» **Action item**:
Return exactly those lines of the material below that fall between the line holding "X370001Y1785D01*" and the line holding "X9073Y463958D01*", inclusive.

» **Data for analysis**:
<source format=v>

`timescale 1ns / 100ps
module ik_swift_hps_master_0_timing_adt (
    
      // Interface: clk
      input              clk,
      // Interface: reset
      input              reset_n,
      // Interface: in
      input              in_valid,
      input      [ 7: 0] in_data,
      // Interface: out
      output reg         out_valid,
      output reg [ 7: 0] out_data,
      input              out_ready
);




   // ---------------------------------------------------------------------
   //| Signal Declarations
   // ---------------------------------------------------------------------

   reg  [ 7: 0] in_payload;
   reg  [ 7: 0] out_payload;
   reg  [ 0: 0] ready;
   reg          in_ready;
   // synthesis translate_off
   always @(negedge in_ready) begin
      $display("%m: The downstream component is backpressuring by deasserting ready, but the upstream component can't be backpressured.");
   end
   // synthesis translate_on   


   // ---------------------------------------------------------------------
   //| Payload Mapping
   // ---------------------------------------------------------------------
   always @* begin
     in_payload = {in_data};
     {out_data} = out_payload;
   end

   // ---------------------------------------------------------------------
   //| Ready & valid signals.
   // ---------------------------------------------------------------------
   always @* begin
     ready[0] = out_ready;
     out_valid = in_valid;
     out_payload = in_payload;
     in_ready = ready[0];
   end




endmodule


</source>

--

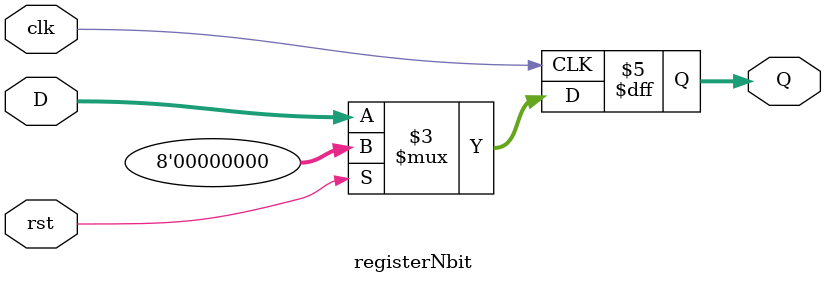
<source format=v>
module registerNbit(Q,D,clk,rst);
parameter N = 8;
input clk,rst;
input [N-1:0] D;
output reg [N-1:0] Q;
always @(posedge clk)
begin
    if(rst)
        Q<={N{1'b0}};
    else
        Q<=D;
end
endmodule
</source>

...

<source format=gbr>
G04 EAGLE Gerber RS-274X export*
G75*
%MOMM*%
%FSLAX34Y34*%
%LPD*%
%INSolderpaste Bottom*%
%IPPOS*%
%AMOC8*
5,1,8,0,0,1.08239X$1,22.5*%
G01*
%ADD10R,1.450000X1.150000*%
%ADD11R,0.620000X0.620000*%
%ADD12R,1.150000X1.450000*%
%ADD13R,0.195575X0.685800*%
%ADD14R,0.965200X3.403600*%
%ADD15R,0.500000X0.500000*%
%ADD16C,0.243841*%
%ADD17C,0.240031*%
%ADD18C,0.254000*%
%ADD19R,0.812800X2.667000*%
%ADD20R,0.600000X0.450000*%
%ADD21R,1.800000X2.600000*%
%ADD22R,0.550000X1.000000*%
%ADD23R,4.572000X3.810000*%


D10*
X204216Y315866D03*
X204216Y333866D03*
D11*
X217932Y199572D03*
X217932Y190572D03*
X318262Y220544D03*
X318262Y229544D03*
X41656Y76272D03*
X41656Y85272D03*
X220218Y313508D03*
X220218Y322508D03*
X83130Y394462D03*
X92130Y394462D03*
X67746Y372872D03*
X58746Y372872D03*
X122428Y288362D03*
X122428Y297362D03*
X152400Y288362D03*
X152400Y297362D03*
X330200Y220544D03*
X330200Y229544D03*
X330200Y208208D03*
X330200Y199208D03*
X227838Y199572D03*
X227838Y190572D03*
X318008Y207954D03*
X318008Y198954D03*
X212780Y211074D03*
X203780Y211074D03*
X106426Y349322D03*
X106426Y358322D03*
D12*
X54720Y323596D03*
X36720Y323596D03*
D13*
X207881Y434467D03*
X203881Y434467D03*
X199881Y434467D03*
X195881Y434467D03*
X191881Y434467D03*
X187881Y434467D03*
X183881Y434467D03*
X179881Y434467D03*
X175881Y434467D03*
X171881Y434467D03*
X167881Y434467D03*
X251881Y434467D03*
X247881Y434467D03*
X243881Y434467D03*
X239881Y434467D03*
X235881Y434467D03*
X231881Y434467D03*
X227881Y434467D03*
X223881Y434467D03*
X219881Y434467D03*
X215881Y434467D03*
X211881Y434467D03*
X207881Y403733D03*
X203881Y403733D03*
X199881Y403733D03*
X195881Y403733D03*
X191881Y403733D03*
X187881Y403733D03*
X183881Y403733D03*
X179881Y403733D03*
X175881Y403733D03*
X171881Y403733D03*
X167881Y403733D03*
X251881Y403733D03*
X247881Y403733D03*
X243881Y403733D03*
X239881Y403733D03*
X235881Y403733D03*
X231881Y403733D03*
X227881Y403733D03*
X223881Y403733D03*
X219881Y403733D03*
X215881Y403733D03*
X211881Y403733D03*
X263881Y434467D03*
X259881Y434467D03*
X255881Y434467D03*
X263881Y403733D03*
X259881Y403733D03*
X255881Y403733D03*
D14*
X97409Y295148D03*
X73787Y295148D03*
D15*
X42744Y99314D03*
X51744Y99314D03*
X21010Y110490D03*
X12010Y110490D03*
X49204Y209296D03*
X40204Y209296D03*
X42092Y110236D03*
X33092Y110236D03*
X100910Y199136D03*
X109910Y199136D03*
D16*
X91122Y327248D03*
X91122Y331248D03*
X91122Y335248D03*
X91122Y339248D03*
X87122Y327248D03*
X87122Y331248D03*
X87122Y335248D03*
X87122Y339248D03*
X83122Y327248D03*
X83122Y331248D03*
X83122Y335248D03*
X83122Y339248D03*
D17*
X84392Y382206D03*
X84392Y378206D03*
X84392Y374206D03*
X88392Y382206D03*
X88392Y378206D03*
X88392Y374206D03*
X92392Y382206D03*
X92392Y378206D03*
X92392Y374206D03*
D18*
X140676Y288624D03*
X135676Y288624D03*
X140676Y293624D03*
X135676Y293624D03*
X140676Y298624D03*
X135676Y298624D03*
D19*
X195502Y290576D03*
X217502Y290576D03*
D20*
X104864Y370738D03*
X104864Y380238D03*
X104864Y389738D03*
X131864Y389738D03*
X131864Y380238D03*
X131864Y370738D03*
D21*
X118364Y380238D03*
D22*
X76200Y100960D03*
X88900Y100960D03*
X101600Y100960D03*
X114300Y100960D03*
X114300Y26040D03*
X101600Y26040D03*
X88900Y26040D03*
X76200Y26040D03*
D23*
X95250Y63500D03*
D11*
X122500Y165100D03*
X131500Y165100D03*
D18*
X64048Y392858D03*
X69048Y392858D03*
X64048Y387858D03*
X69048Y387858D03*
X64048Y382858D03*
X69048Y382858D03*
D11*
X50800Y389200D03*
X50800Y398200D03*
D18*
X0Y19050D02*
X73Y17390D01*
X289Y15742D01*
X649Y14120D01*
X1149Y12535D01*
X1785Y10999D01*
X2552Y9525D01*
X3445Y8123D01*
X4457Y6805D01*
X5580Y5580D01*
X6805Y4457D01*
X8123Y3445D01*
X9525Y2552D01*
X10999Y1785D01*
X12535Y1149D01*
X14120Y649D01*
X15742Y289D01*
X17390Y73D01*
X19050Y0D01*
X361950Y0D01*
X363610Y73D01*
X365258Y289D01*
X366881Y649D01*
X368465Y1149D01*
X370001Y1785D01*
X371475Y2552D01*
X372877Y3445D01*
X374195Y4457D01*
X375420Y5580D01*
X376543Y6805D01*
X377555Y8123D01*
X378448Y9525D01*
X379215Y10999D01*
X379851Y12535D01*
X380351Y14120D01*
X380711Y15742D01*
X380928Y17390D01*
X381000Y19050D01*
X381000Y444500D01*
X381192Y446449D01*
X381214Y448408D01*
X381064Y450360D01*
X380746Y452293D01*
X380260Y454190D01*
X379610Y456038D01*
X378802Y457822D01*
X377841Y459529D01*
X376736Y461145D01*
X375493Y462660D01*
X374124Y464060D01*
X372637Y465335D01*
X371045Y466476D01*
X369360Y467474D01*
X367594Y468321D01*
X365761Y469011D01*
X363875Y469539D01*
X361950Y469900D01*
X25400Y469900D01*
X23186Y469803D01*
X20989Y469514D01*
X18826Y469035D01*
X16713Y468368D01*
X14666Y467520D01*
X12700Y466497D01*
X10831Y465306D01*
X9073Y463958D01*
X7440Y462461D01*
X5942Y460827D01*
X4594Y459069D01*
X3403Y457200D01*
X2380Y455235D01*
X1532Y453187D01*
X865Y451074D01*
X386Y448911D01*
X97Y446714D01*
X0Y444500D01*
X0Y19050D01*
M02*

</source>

» **Result**:
X370001Y1785D01*
X371475Y2552D01*
X372877Y3445D01*
X374195Y4457D01*
X375420Y5580D01*
X376543Y6805D01*
X377555Y8123D01*
X378448Y9525D01*
X379215Y10999D01*
X379851Y12535D01*
X380351Y14120D01*
X380711Y15742D01*
X380928Y17390D01*
X381000Y19050D01*
X381000Y444500D01*
X381192Y446449D01*
X381214Y448408D01*
X381064Y450360D01*
X380746Y452293D01*
X380260Y454190D01*
X379610Y456038D01*
X378802Y457822D01*
X377841Y459529D01*
X376736Y461145D01*
X375493Y462660D01*
X374124Y464060D01*
X372637Y465335D01*
X371045Y466476D01*
X369360Y467474D01*
X367594Y468321D01*
X365761Y469011D01*
X363875Y469539D01*
X361950Y469900D01*
X25400Y469900D01*
X23186Y469803D01*
X20989Y469514D01*
X18826Y469035D01*
X16713Y468368D01*
X14666Y467520D01*
X12700Y466497D01*
X10831Y465306D01*
X9073Y463958D01*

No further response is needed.